问题
if an INSERT and a SELECT are done simultaneously on a mysql table which one will go first?
Example: Suppose "users" table row count is 0.
Then this two queries are run at the same time (assume it's at the same mili/micro second):
INSERT into users (id) values (1)
and
SELECT COUNT(*) from users
Will the last query return 0 or 1?
回答1:
Depends whether your users
table is MyISAM or InnoDB.
If it's MyISAM, one statement or the other takes a lock on the table, and there's little you can do to control that, short of locking tables yourself.

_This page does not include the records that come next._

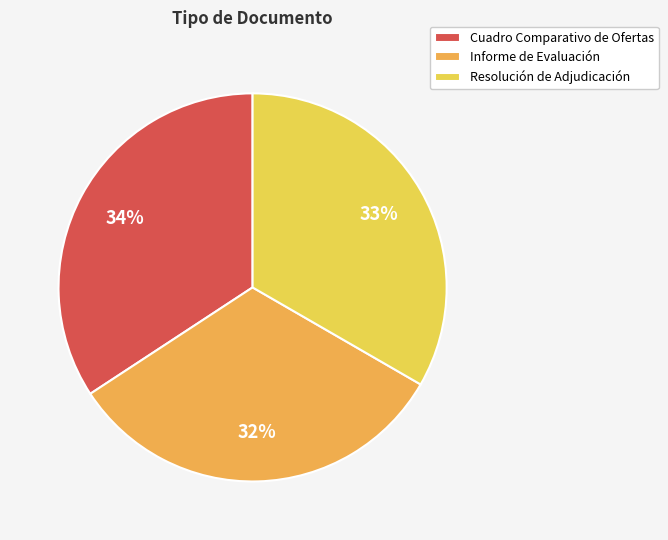

Does Informe de Evaluación represent more than half of the total?

No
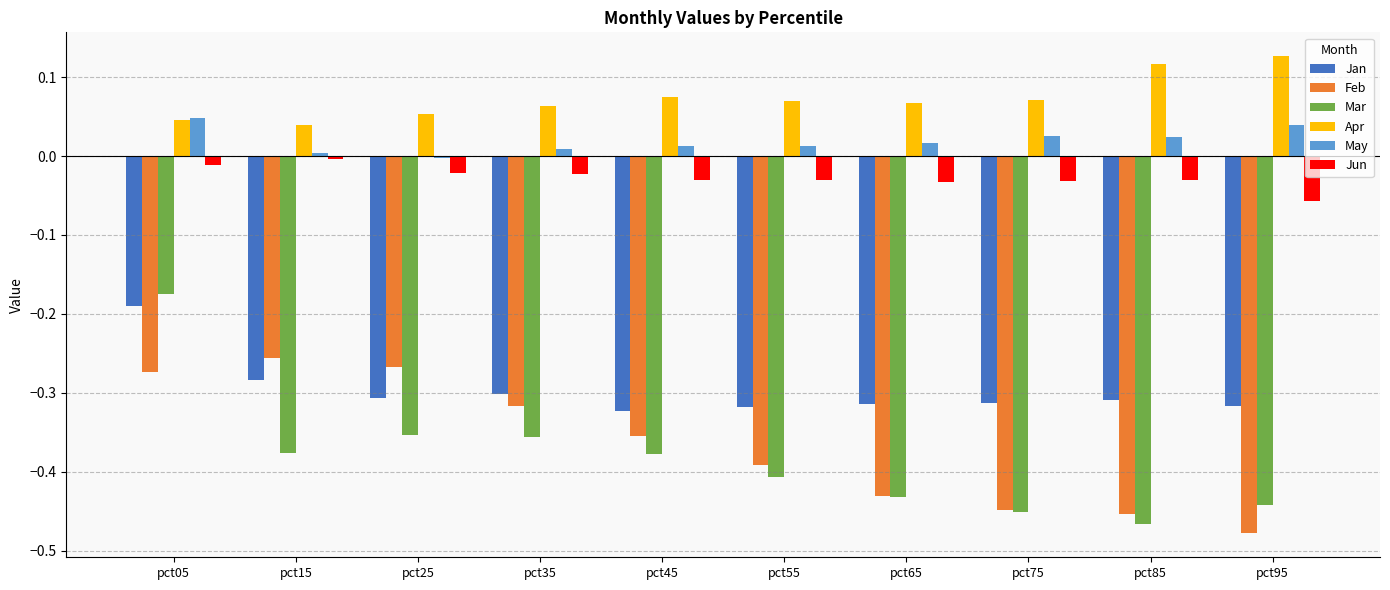

Which series has the widest spread of values?

Mar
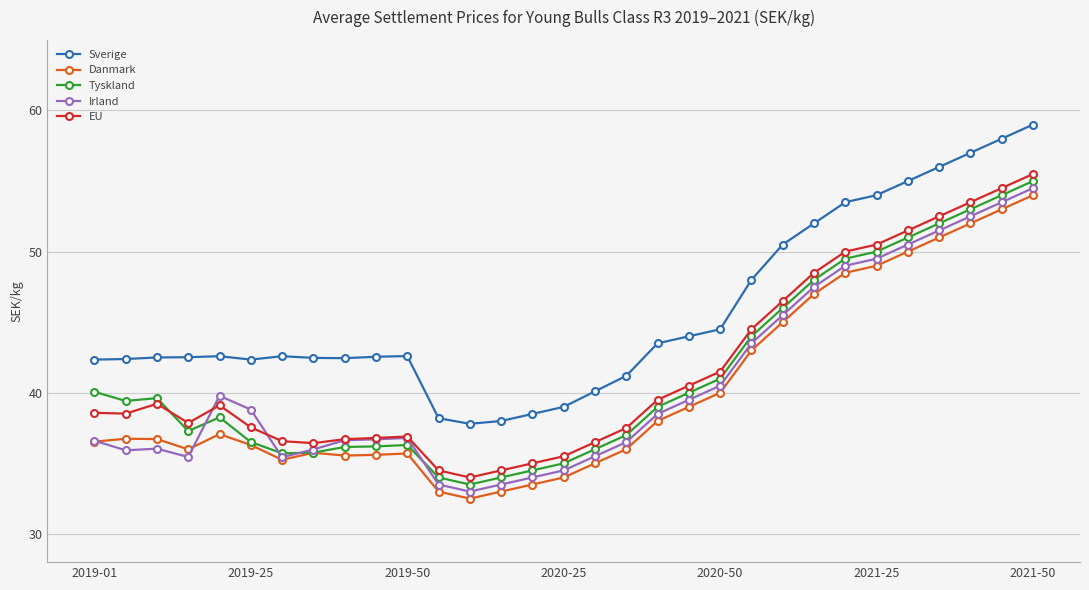

True or false: EU has more than 0 interior local peaks.

True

If it's InnoDB, it's transaction-based. The multi-versioning architecture allows concurrent access to the table, and the SELECT
will see the count of rows as of the instant its transaction started. If there's an INSERT
going on simultaneously, the SELECT
will see 0 rows. In fact you could even see 0 rows by a SELECT
executed some seconds later, if the transaction for the INSERT
has not committed yet.
There's no way for the two transactions to start truly simultaneously. Transactions are guaranteed to have some order.
回答2:
It depends on which statement will be executed first. If first then the second will return 1, if the second one executes first, then it will return 0. Even you are executing them on the computer with multiple physical cores and due to the lock mechanism, they will never ever execute at the exactly same time stamp.